A post on the BBC Research & Development Blog outlines work on automatic tagging of speech audio. The work is concerned with the World Service archive, which apparently has “very sparse” associated programme data. The archive “covers many decades and consists of about two and a half years of high-quality continuous audio content”. The aim was to associate the content of the programme with key words. The post explains:
For example if a programme mentions ‘London’, ‘Olympics’ and ‘1948’ a lot, then there is a high chance it is talking about the 1948 Summer Olympics.
The post discusses the technical challenges of this endeavour – automatic transcription, searching for terms from a subject classification. This uses “an approach inspired by the Enhanced Topic-based Vector Space Model proposed by D. Kuropka“. A detailed description is given in the full article of moving from constructing a vector space to extracting a ranked list of topic identifiers for each programme.
The resulting classification was evaluated:
against 150 programmes that have been manually tagged in BBC Programmes and [we] found that the results, although by no means perfect, are good enough to efficiently bootstrap the tagging of a large collection of programmes.
The algorithm is apparently described in more detail in a paper accepted for Linked Data on the Web (LDOW2012), a workshop of the World Wide Web 2012 conference in Lyon 16th-20th April 2012. The post also discusses next steps for the work.
Source: Automatically tagging the World Service archive.
This is very interesting! I did a bit more digging about the Topic Vector Space Model.
I think this is the most relevant article on Kuropka’s site about the method: Topic-Based Vector Space Model. The “enhanced method” is what the BBC people used to automatically assign vectors to topics, but the only available writeup of that is a hundreds of pages-long analysis of data. The wikipedia page is middlingly enlightening.
The BBC people have put their code on Github, and included a pretty simple explanation of the algorithm in the README file. They say:
So each topic has a vector pointing towards its parent topics, with closer (more specific) topics weighed more heavily than more distant (broader) topics.
The dot product (called the cosine similarity in the BBC article for some reason) of two topics’ vectors is then a sort of measure of their similarity – if two topics are in the same sort of area, their vectors will point in roughly the same direction, so the dot product will be high. Similarly, if two topics have nothing in common, they will point in completely different (orthogonal, not opposite) directions, so the dot product of their vectors will be zero.
It’s interesting, reading the original paper and the BBC source code, how computer scientists take useful bits of pure maths but don’t quite get the terminology right, or rephrase things in a way that makes more sense to them.
Interesting.

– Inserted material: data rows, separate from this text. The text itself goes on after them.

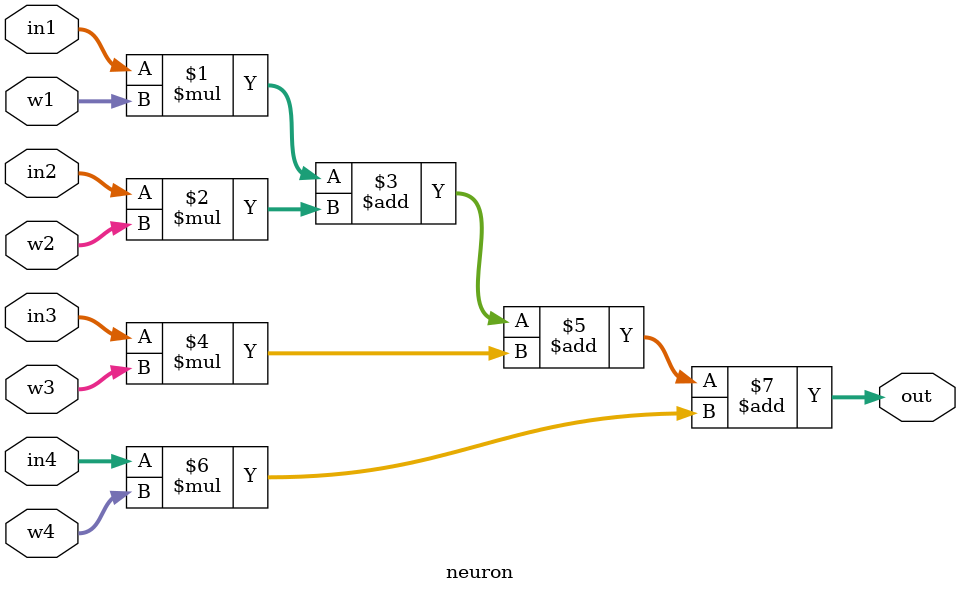
<source format=sv>
module neuron(in1, in2, in3, in4, w1, w2, w3, w4, out);

    parameter input_size = 5;
    parameter output_size = 10;
    input signed [4:0] w1, w2, w3, w4;
    input signed [input_size - 1: 0] in1, in2, in3, in4;
    output signed [output_size - 1 : 0] out;

    assign out = in1*w1 + in2*w2 + in3*w3 + in4*w4;

endmodule
</source>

I’m always nervous of bringing too much of the article over because I want people to read the original but I think what you’ve done here – particularly translating from computer science to mathematics – is sufficiently different.
Many thanks for the mention!
Another useful resource was Polyvyanyy’s thesis entitled “Evaluation of a Novel Information Retrieval Model: {eTVSM}”. The original description of that model is only available in German, it seems.
@Christian I am curious about your point about terminology – is there anything in particular you’re thinking about? ‘cosine similarity’ in this context is just a normalised dot product and is used a lot in IR?
I think “cosine similarity” was the only one in your post, but I was thinking of other CS papers I’ve read. Can’t bring any to mind right now.